[My leg is still killing me, I hope not literally, and sitting at my desk is excruciating, but I have to post this, truncated though it may be.]
The President should not cave to the “Think of the Children!” lobby that wants the United States to send aid to a rogue, terrorist state that is also the enemy of a just combatant the U.S. is supporting. It seems that he is. That is asinine and cowardly.
If children are starving in Gaza, the Gazans, and specifically Hamas, are responsible. Not Israel. Not the United States. The mission in warfare is to win the war, and one does not win a war by making warfare less unpleasant for the enemy. Frankly, it astounds me that I, or anyone, should have to make this point.
The last time the United States won a war (I do not count Grenada) was World War II. The Pentagon did not allow the publication of photographs of dead babies and malnourished Japanese and German children for exactly the reason we are seeing now, and have seen many times since 1945. War is ugly, and winning a war requires acts that in any other context are rightly regarded as immoral and unethical.
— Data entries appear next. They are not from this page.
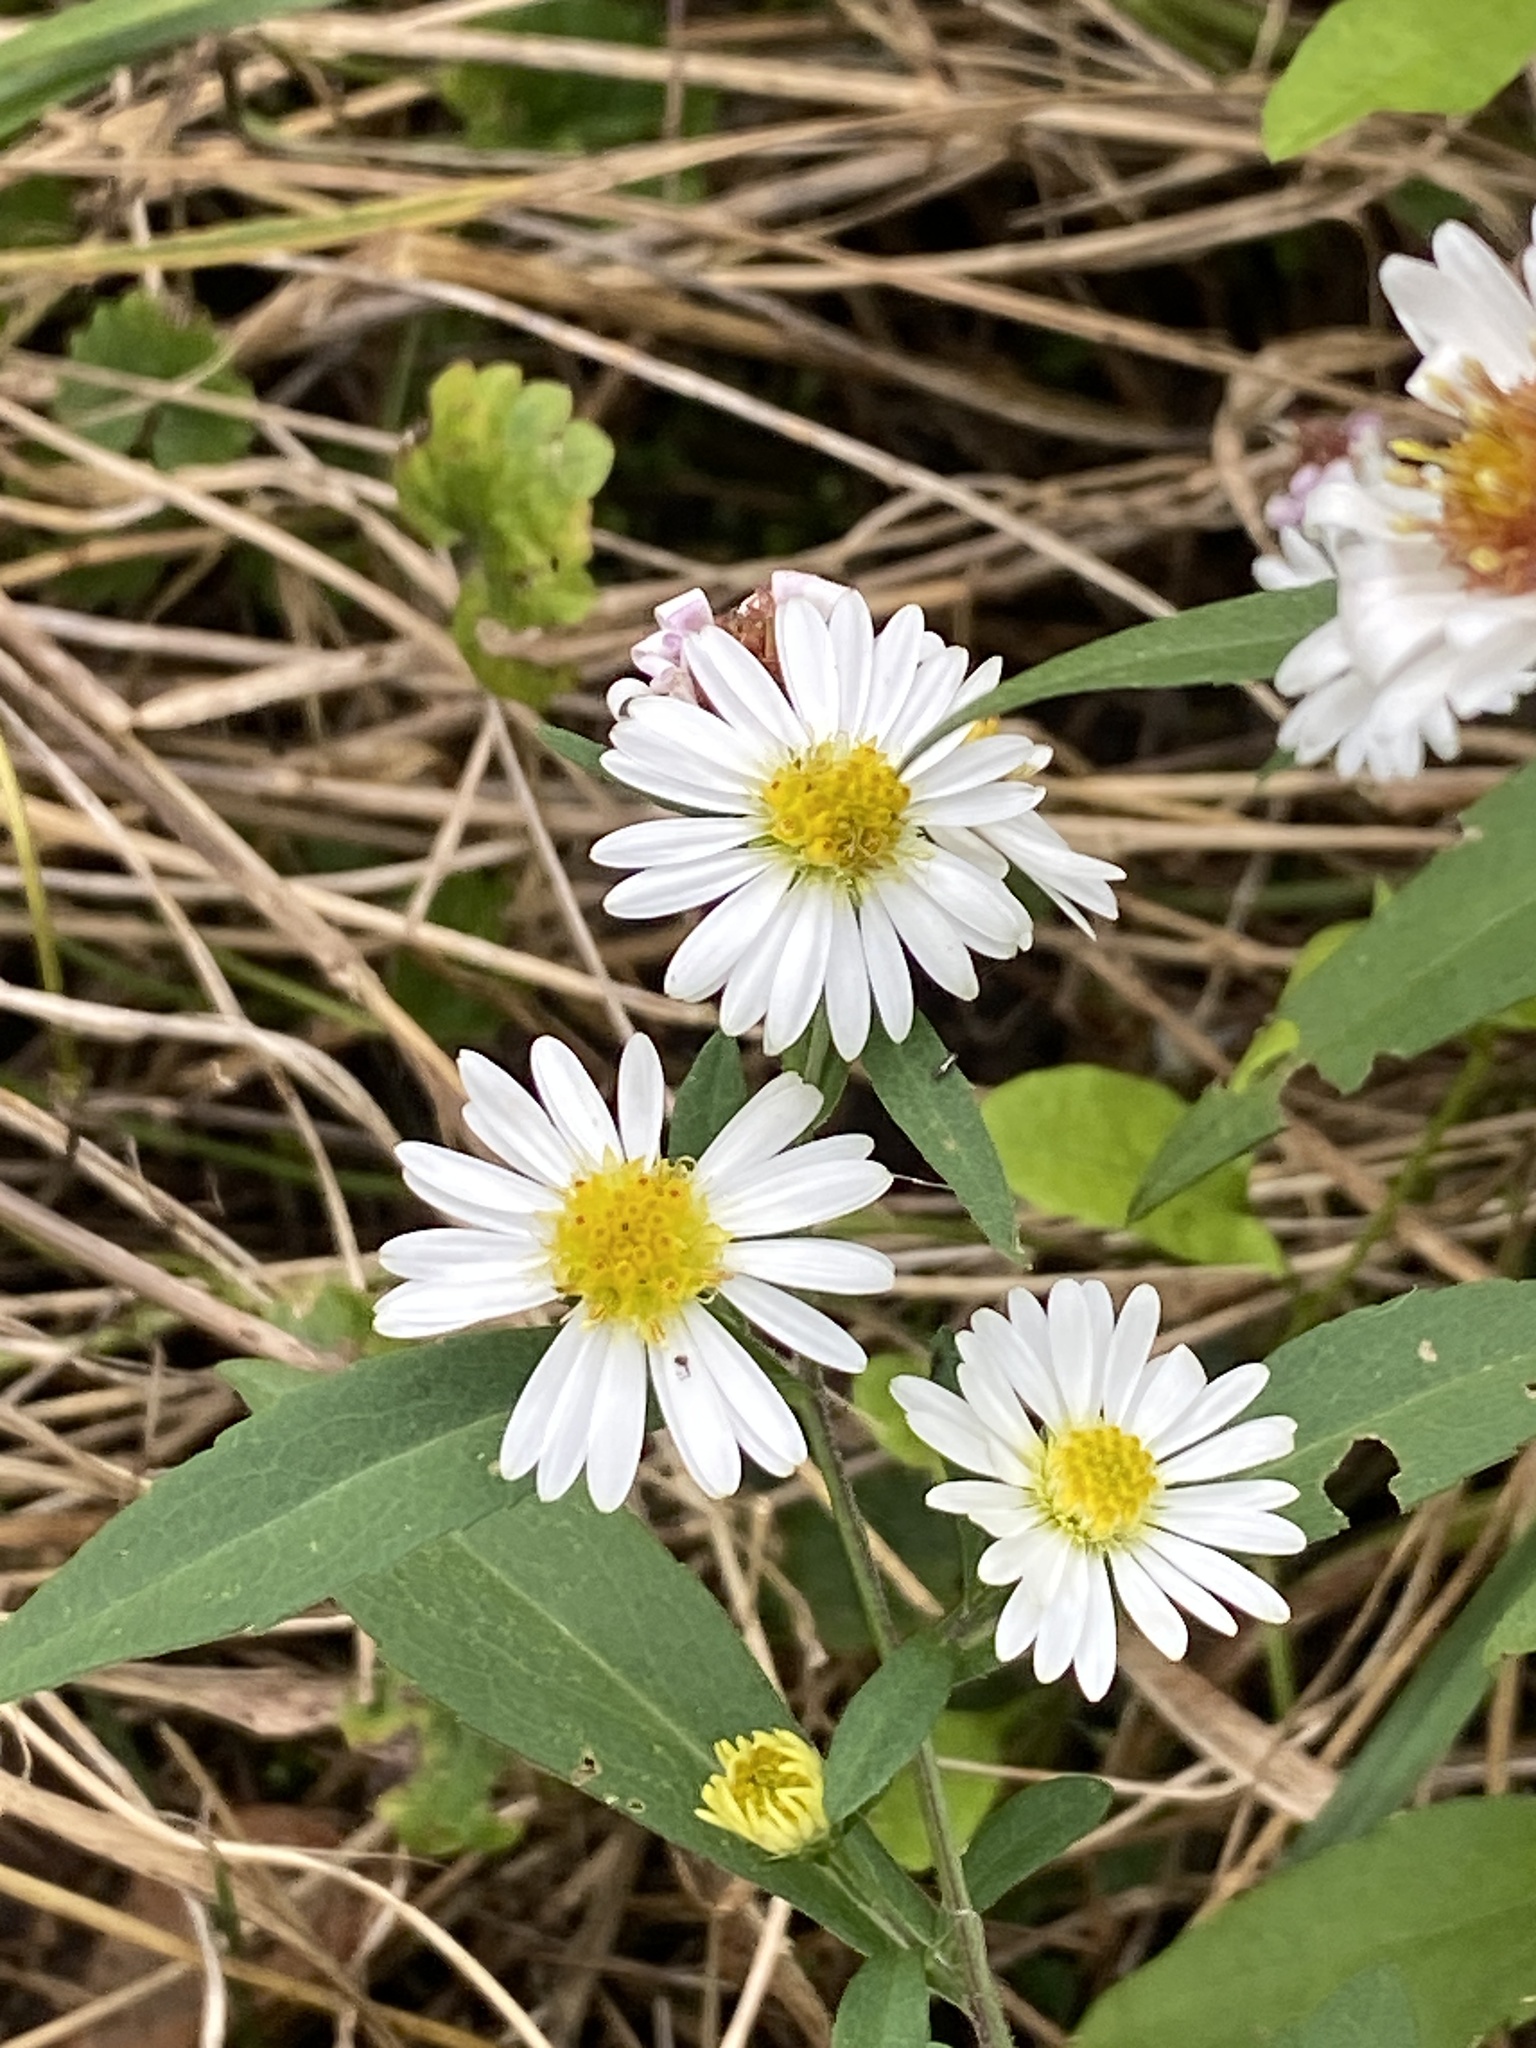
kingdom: Plantae
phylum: Tracheophyta
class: Magnoliopsida
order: Asterales
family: Asteraceae
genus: Symphyotrichum
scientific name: Symphyotrichum lanceolatum
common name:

This what a professional military is for: it (theoretically) doesn’t become sentimental about the necessities of warfare.
[Footnote: This was one of my late father’s objections to “Saving Private Ryan.” He said it was an insult to George Marshall and a deliberate effort to confuse the public to claim that the General would feel obligated to reduce the sacrifice of any single family while his army’s mission was to win a war.]